TASK STATEMENT:
Repeat every line of the listing below word for word, but leave the pictures out.

PROVIDED RECORDS:
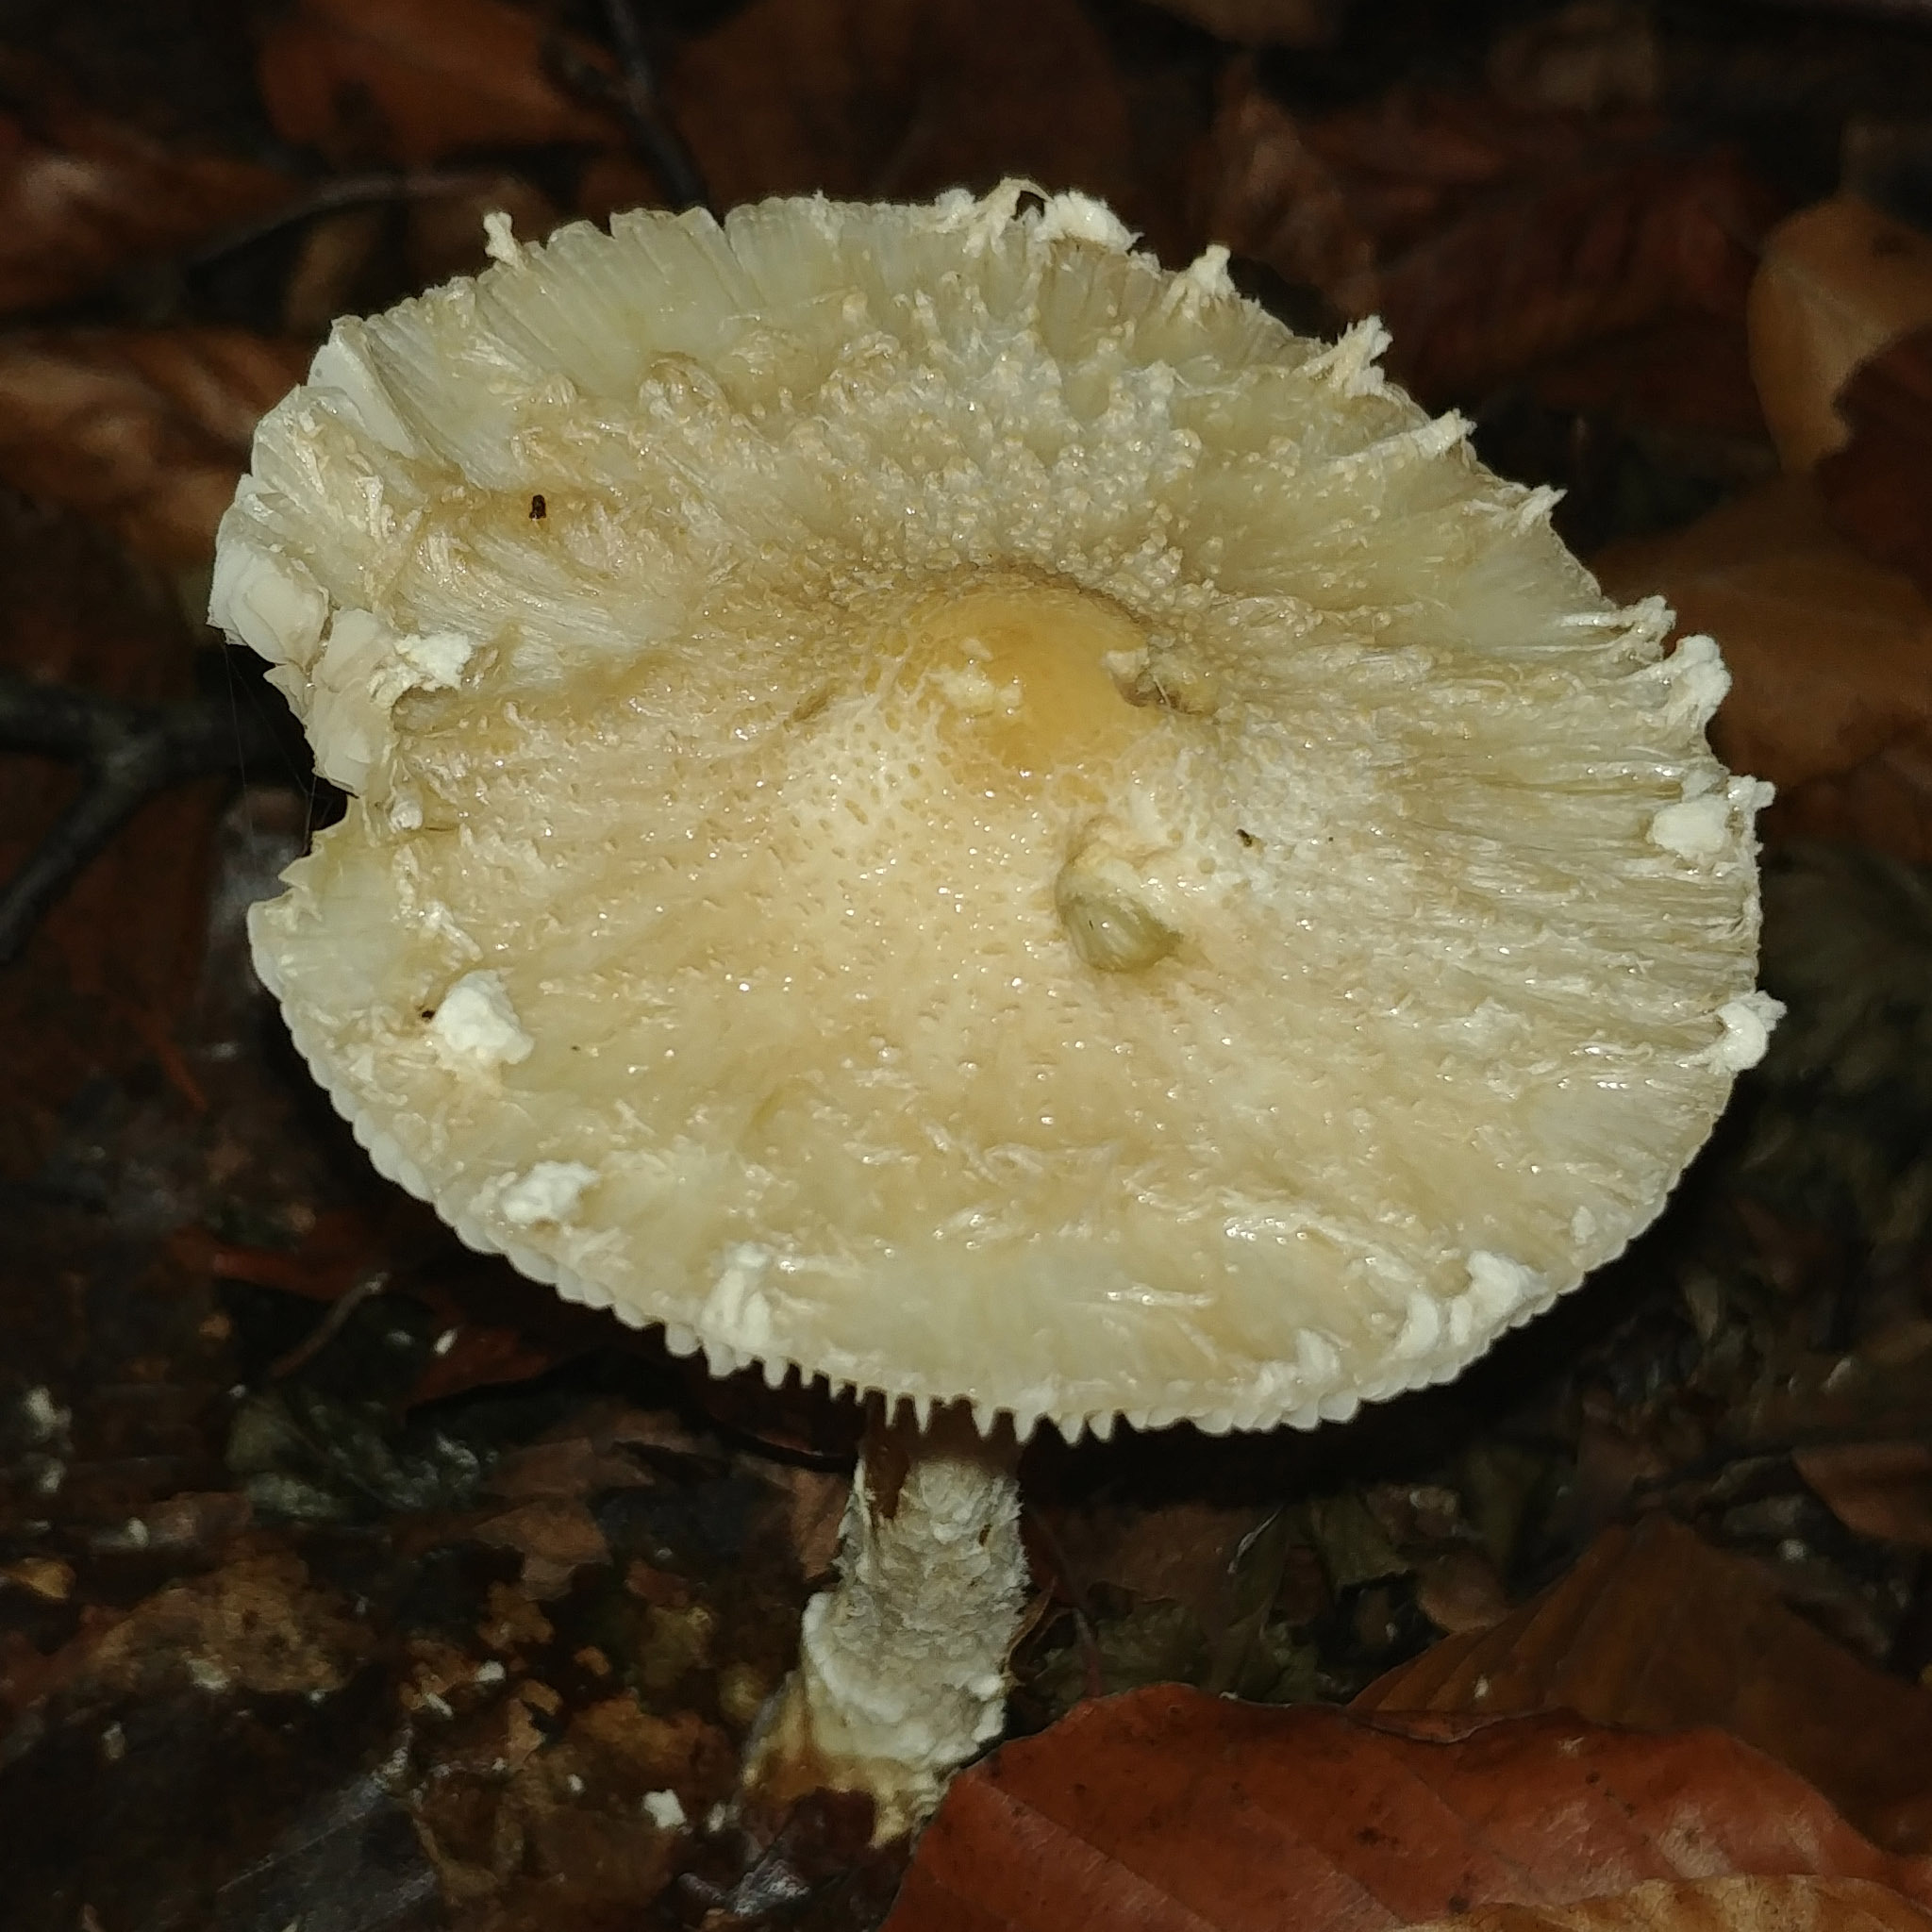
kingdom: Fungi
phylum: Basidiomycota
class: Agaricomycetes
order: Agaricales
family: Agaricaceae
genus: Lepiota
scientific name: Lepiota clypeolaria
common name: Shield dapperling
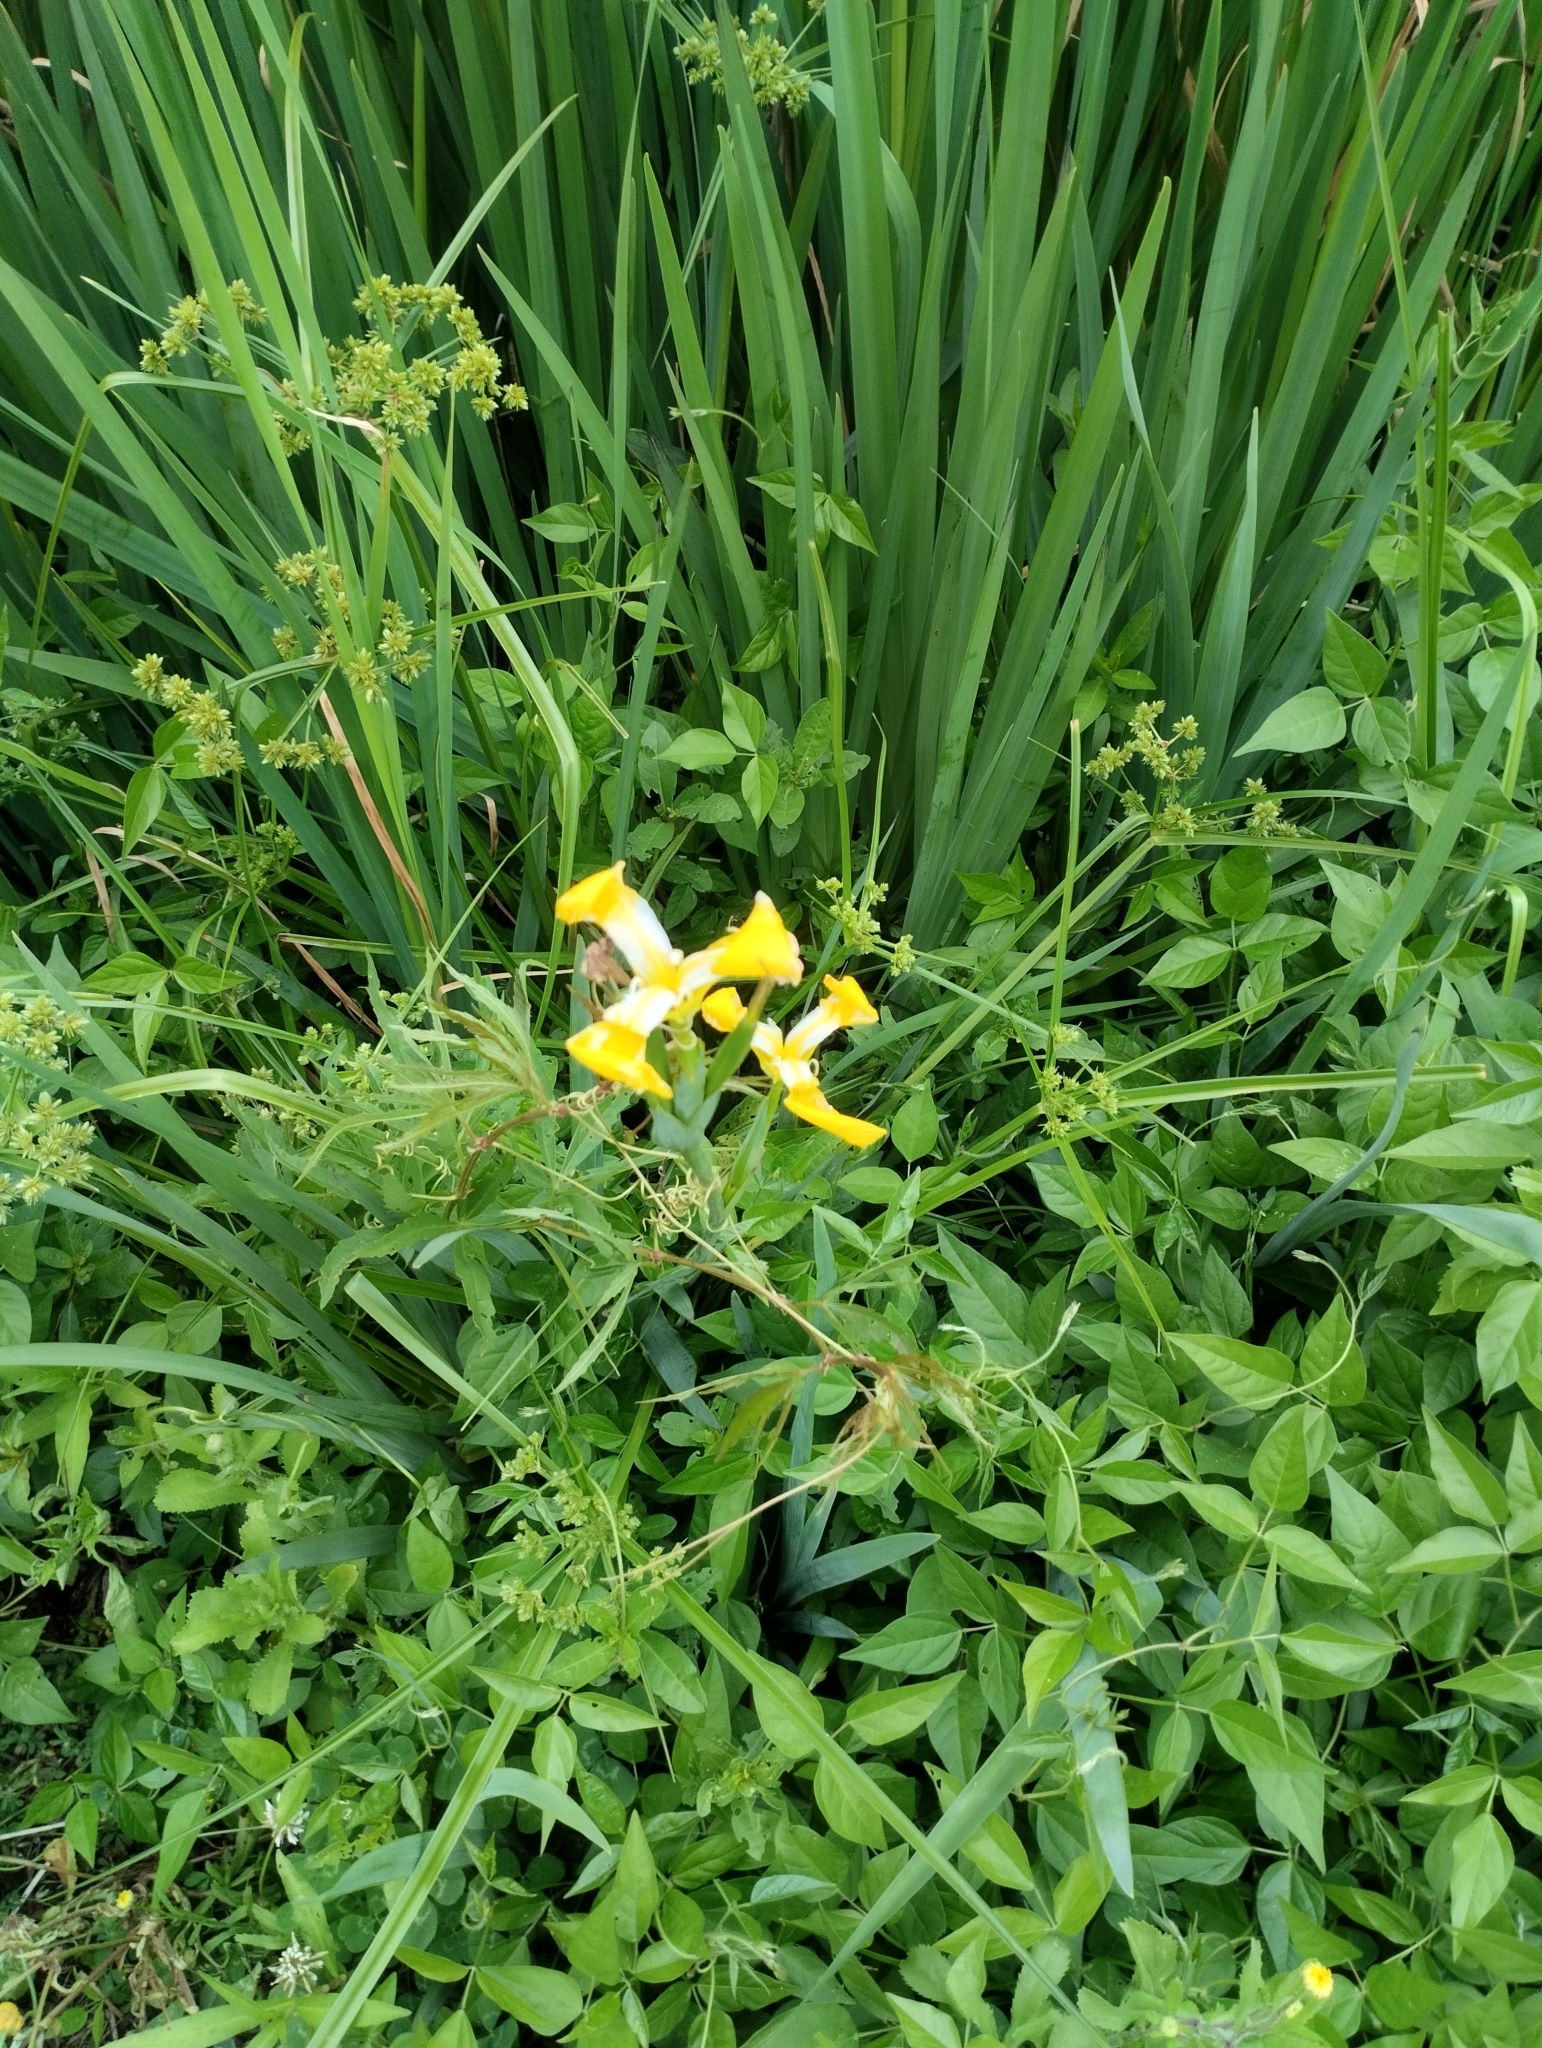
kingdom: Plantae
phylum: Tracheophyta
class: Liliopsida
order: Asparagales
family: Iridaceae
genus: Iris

SOLUTION TO THIS PROBLEM:
kingdom: Fungi
phylum: Basidiomycota
class: Agaricomycetes
order: Agaricales
family: Agaricaceae
genus: Lepiota
scientific name: Lepiota clypeolaria
common name: Shield dapperling
kingdom: Plantae
phylum: Tracheophyta
class: Liliopsida
order: Asparagales
family: Iridaceae
genus: Iris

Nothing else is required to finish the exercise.